Une autre erreur reconnue mardi, par Jean-Claude Juncker, concerne sa décision de ne pas intervenir lors des débats enflammés qui ont marqué la campagne du référendum au Royaume-Uni en 2016, menant à la décision du Brexit. «J'ai écouté le gouvernement britannique, j'ai écouté M. Cameron (NDLR: David Cameron était alors le Premier ministre conservateur britannique) parce ce qu'il m'avait dit de ne pas intervenir dans la campagne du Brexit», a dit Jean-Claude Juncker.

«Nous aurions été les seuls à contredire les mensonges»
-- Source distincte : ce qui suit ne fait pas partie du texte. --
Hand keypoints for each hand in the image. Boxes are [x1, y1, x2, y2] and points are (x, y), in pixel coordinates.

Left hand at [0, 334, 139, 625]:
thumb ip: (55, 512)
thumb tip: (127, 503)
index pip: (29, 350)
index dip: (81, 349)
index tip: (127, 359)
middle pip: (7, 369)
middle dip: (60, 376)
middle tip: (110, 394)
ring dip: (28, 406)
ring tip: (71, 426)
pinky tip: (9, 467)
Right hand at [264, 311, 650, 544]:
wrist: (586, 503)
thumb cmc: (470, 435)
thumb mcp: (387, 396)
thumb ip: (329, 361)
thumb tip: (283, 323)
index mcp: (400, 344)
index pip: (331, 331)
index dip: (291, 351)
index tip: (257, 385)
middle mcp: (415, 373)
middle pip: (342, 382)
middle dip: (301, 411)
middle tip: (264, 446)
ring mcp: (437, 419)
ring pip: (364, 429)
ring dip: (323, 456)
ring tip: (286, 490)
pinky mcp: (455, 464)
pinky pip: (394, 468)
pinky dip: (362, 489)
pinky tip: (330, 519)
Le responsable européen regrette aujourd'hui ce choix, car «nous aurions été les seuls à contredire les mensonges proférés» lors de cette campagne, qui s'est soldée par une victoire des partisans du divorce. Trois ans après ce référendum, le Brexit, prévu initialement le 29 mars 2019, n'a toutefois toujours pas eu lieu. L'UE a accepté de repousser la date butoir au 31 octobre, pour laisser le temps à la classe politique britannique de se mettre d'accord sur les modalités du retrait.
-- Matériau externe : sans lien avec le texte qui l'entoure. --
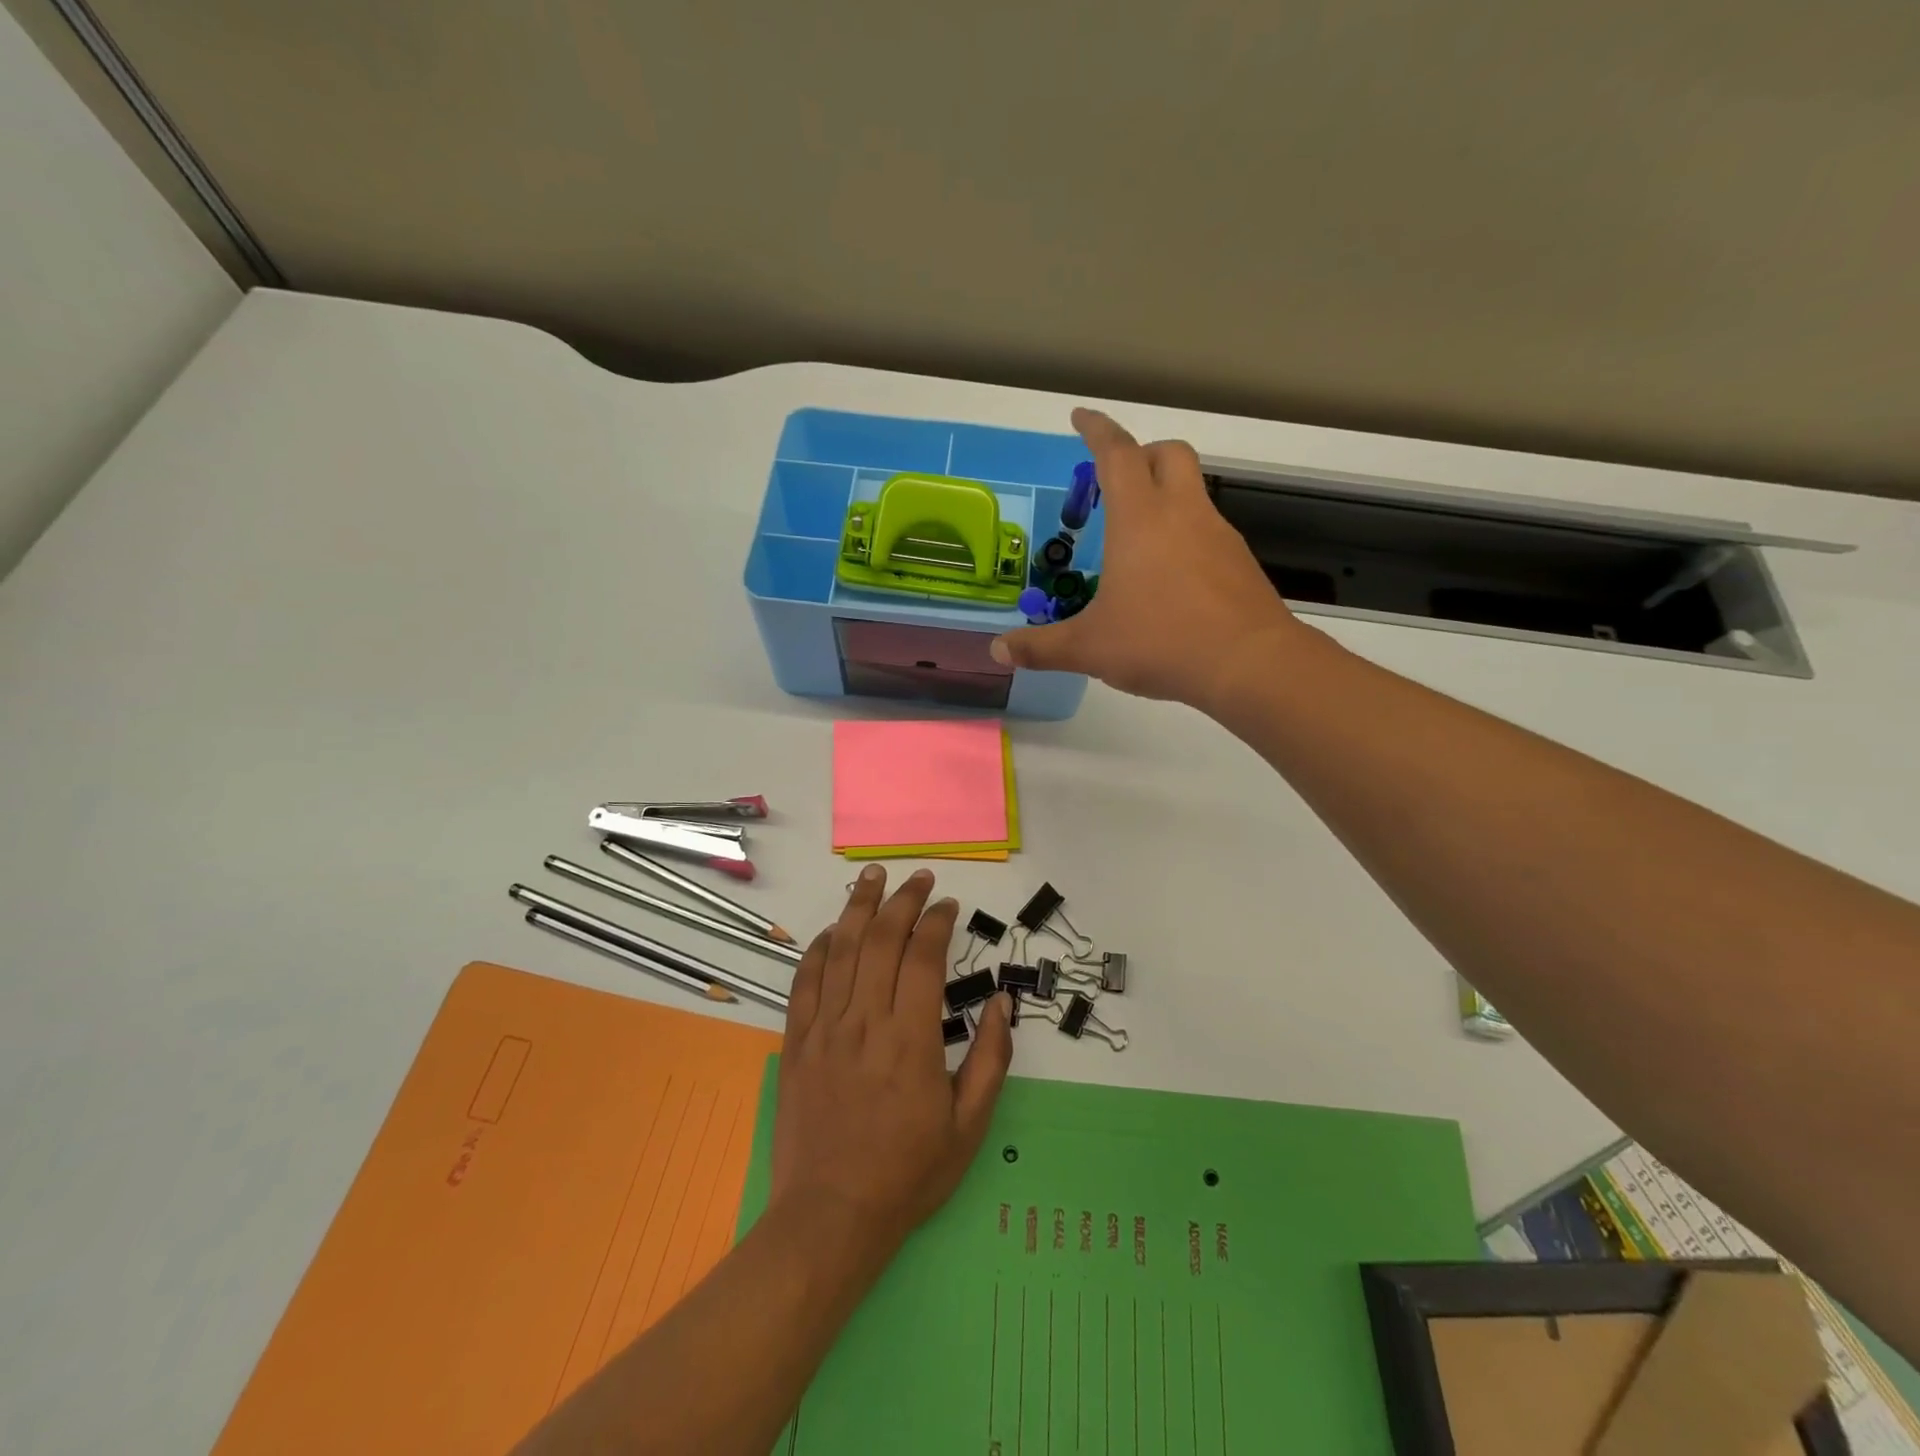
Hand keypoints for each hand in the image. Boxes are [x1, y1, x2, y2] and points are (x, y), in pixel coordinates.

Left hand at [771, 865, 1012, 1249]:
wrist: (831, 1217)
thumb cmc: (908, 1174)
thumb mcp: (969, 1125)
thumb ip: (990, 1058)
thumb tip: (1003, 1003)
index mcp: (911, 1039)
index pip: (923, 957)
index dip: (936, 921)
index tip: (948, 905)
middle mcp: (865, 1022)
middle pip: (883, 941)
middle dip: (903, 900)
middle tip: (918, 877)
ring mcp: (825, 1029)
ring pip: (842, 951)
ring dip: (859, 907)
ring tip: (873, 876)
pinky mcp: (796, 1043)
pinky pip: (805, 983)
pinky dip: (819, 950)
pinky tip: (833, 931)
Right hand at [991, 408, 1304, 713]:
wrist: (1249, 664)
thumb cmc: (1161, 642)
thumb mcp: (1090, 648)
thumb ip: (1041, 648)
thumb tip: (997, 651)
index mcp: (1140, 519)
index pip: (1116, 454)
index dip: (1096, 430)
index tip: (1080, 417)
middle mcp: (1182, 514)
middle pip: (1168, 454)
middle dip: (1141, 454)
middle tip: (1115, 482)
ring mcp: (1218, 535)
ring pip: (1193, 492)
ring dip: (1165, 496)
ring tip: (1137, 542)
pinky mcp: (1239, 562)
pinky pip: (1208, 530)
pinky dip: (1185, 535)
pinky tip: (1171, 579)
Au delà de ces deux erreurs, le patron de l'exécutif bruxellois a fait un bilan globalement positif de sa présidence, soulignant en particulier la relance des investissements et la baisse du chômage dans l'UE depuis 2014. «Nous avons en Europe de meilleurs droits sociaux, une meilleure protection des consommateurs et des données personnelles en ligne», a-t-il aussi souligné. Jean-Claude Juncker s'est également félicité d'avoir résisté aux «pressions» et «réussi à maintenir la Grèce dans la zone euro» en juillet 2015. À trois semaines du scrutin européen, M. Juncker a appelé les électeurs à se demander «quel sera le visage de l'Europe, demain, si tout le monde vote pour des extrêmes». «Nous devons lutter contre les populistes, contre les extrémistes, pas avec des mots mais avec des actions», a-t-il plaidé.